Anyway, the weather was so wonderful for the last few days that it’ll take much more than just some jinxing to worsen my mood. I’m not even angry at my unfaithful muse any more. Besides, I’ve been talking with a good friend of mine recently and, as she pointed out, muses are an Ancient Greek idea, so naturally they will not be good at helping women, coming from a rather… macho oriented culture. They did a good job inspiring men and Sappho, so there you are. Case in point.
I’m seriously thinking of launching a “Male Muse Project”, to establish an alternative for all of us who prefer besandalled, sheet-clad young men. We could choose the domains they’re supposed to inspire creativity in (I mean, seriously, a muse of astronomy? Doesn’t it suggest they made it all up?), some well-fitting and very symbolic attributes, and some suitably looking guys. If other people invent new gods, why not new muses? Let me know what You think.
Back on our supposedly-unlucky topic, I really do not think there is anything to worry about. A quick search on the web will show You that people aren’t really sure even why is this supposed to be an unlucky day. But if You’re feeling a bit… unsure about things, and think You could use something to tip the odds (or just Your mood) in Your favour, there are, as usual, Herbs That Can Help.
Magic for luck
For luck and prosperity of any kind, spices that carry a connotation of wealth are often used. However, this varies – as it always does – according Your personal experience. If any of those have some negative significance for You (a bad memory associated with the smell, for example), don’t use it. Accordingly, if any other ingredient not typically seen as appropriate does seem that way to you, for whatever reason, use it instead.
Herbs commonly used for luck spells include:
Other ingredients You might find useful:
- Oil (all kinds, the more expensive the better)
- Silver (silver chain for a talisman, for example)

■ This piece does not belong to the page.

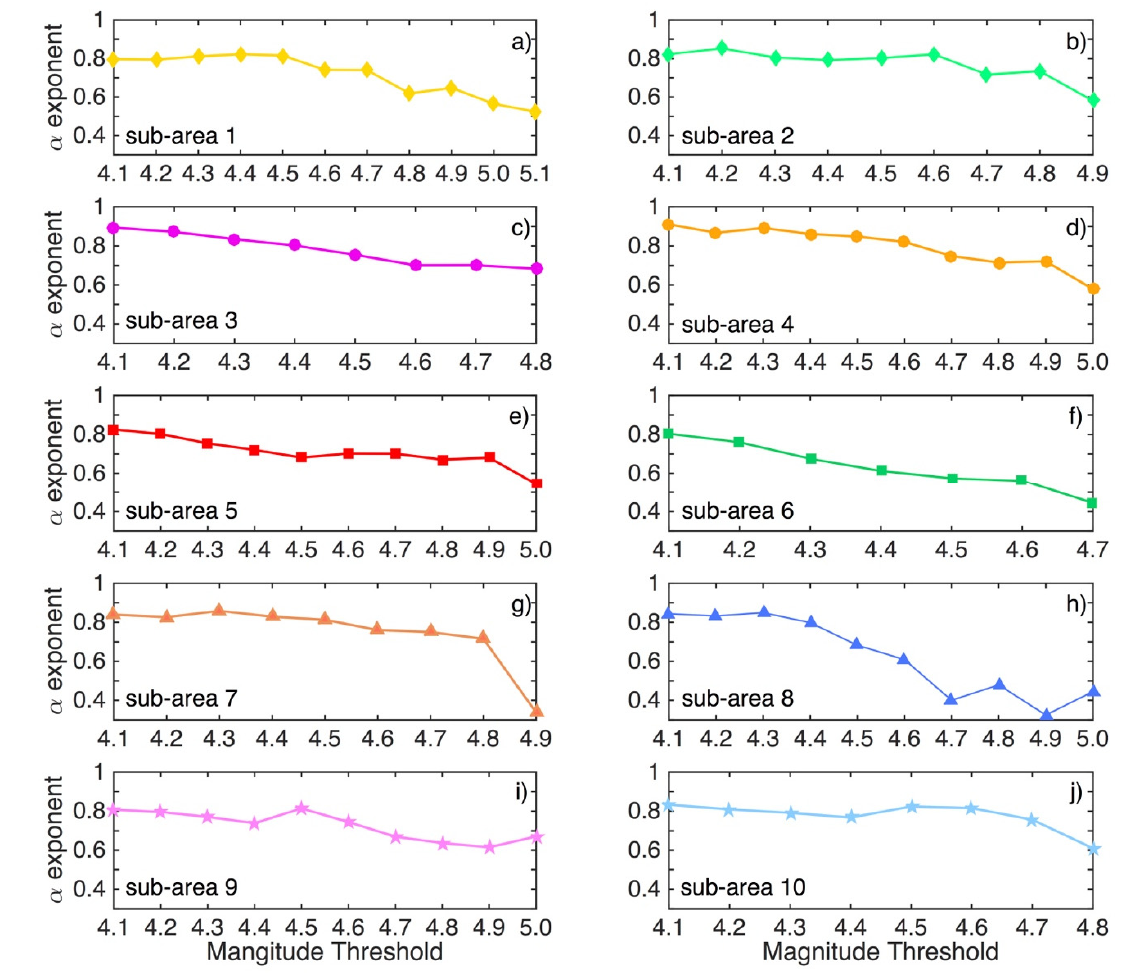
Figure 6. Exponent α of Detrended Fluctuations Analysis as a function of M thr for the 10 sub-areas (subplots a – j ). Table 3. MLE parameters estimates, 95% confidence intervals, log-likelihood values calculation, Akaike and Bayesian Information Criteria calculated values (AIC and BIC, respectively), along with the estimated p -values of the Anderson–Darling Goodness of Fit test for the four applied statistical distributions on the statistically independent interevent times data, ∆ T , of the sub-areas 1 to 5.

There are a few different ways You can go about using them if You need an extra bit of luck. The easiest an most common method is to make a witch bag, a small pouch filled with chosen herbs that is carried in Your private possessions as a talisman. A more complicated, but more satisfactory way is to make an oil infusion, with the oil carried in a small vial or flask, similarly to the pouch (I’ll write more on these talismans in the near future. Sorry for going backwards about this).
However, my favourite good luck spell is the simplest and most pleasurable one : spiced cocoa. Why limit ourselves to some symbolic actions when we can palpably do something good for ourselves? This is a very simple recipe, and can be done both hot and cold.
Just take some cinnamon, star anise and nutmeg (a good proportion is 3:1:1) and grind them all together in a mortar. Remember, this is a meditative, ritual activity. Think about what You are doing and why, not about what the boss said yesterday. Mix the resulting powder with cocoa and some honey (or sugar, or just cocoa if You’re using a ready-made drink, but I advise against that) and prepare the drink as usual. You can add some whipped cream to make it even better and to symbolise wealth and prosperity. Then drink it.
Seeing as cocoa has been medically proven to have anti-depressant properties, is an ingredient for luck, and is delicious, this will help You on so many levels. And it’s not even all that hard on the figure!
* That is to say, as a result of a cat crossing my path. I did have some problems once when I crossed my aunt’s rather touchy cat, meaning that I made her angry. The cat, not the aunt.